ABSTRACT: The serotonin 1A (5-HT1A) receptor is a G-proteincoupled receptor implicated in the pathophysiology of several neuropsychiatric and neurodegenerative disorders. We here report the preparation of two candidate 5-HT1A radioligands, [11C]AZ11132132 ([11C]3) and [11C]AZ11895530 ([11C]4), and their subsequent evaluation in vitro using autoradiography and in vivo using positron emission tomography (PET). Compounds 3 and 4 were radiolabeled at high radiochemical purity (>99%) and high molar activity (>38 GBq/mu mol) by heteroatom methylation with [11C]methyl iodide.

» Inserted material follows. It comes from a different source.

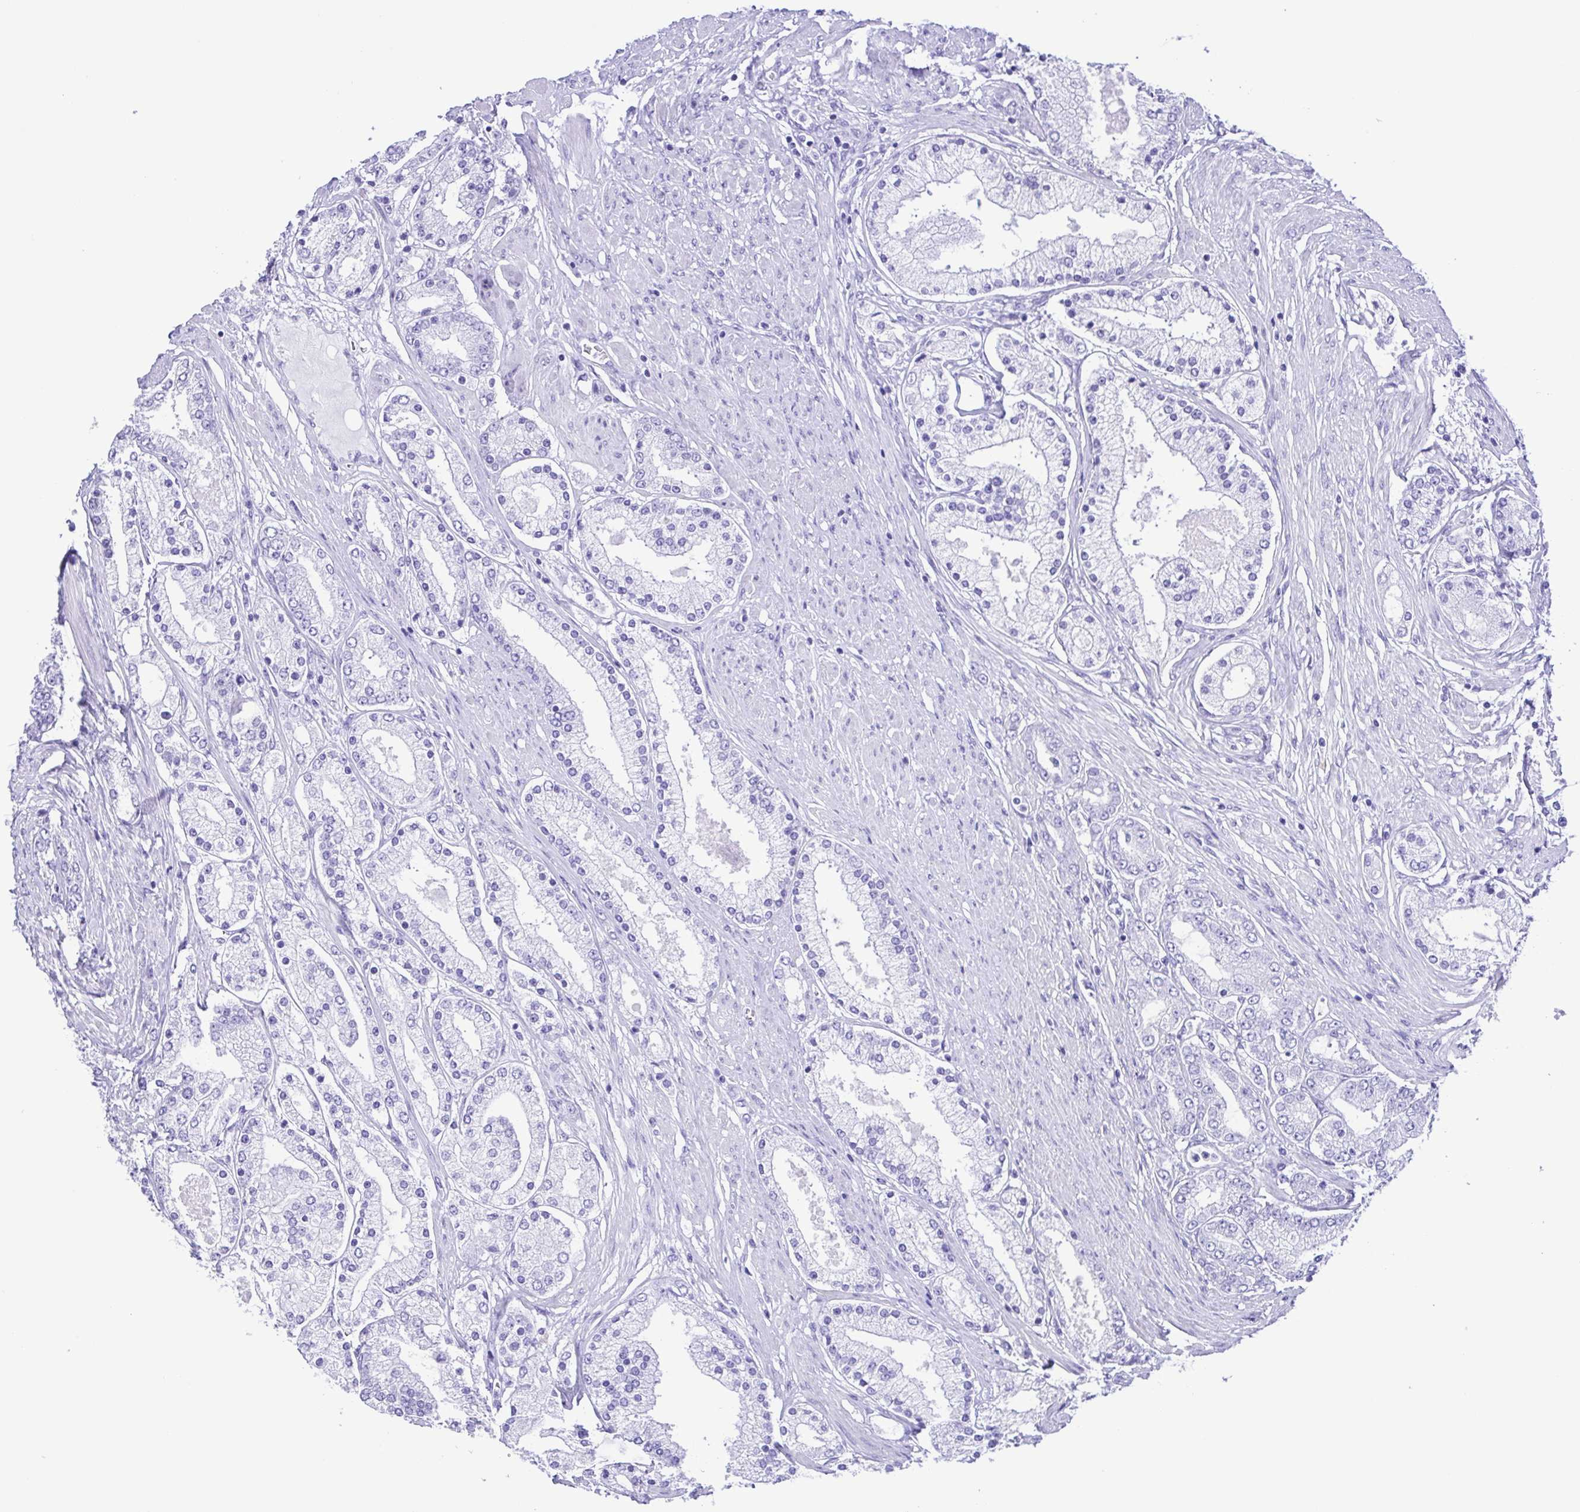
{"staining": {"intensity": "negative", "quantity": "none", "location": "none"}, "tissue": "prostate cancer", "cell_type": "Tumor cells", "image_type": "cancer", "snomed": [{"axis": "morphology", "description": "Adenocarcinoma, High grade"}, {"axis": "topography", "description": "Prostate"}], "caption": "The photomicrograph demonstrates no staining of tumor cells in prostate adenocarcinoma (high-grade).", "gene": "ERP27", "patient": {"sex": "male", "age": 67}}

Autoradiography on whole hemispheres from post-mortem human brain revealed substantial nonspecific binding of [11C]3, while the binding of [11C]4 to brain tissue was consistent with the distribution of 5-HT1A receptors and sensitive to co-incubation with the reference 5-HT1A antagonist WAY100635 (10 mu M). Following intravenous injection of [11C]4 into a cynomolgus monkey, brain radioactivity concentration (Cmax similar to 2.2 SUV) was high whereafter it decreased rapidly. The regional binding potential (BPND) values were calculated using the simplified reference tissue model with cerebellum as reference region. The values varied between 0.2 and 1.0 for temporal cortex, raphe nuclei, frontal cortex, and hippocampus which is consistent with the known 5-HT1A expression pattern. After pretreatment with WAY100635 (0.5 mg/kg), a homogeneous distribution of radioactivity was observed in non-human primate (NHP) brain. Although [11C]4 fulfilled important criteria for successful in vivo neuroimaging, including good blood-brain-barrier permeability and high specific binding in vitro to human brain tissue, the regional BPND values for [11C]4 in NHP brain were low when compared to those obtained with existing radioligands and thus do not merit further investigation of [11C]4. Evaluation of structurally related analogues is underway in our laboratory to identify improved candidates for clinical imaging.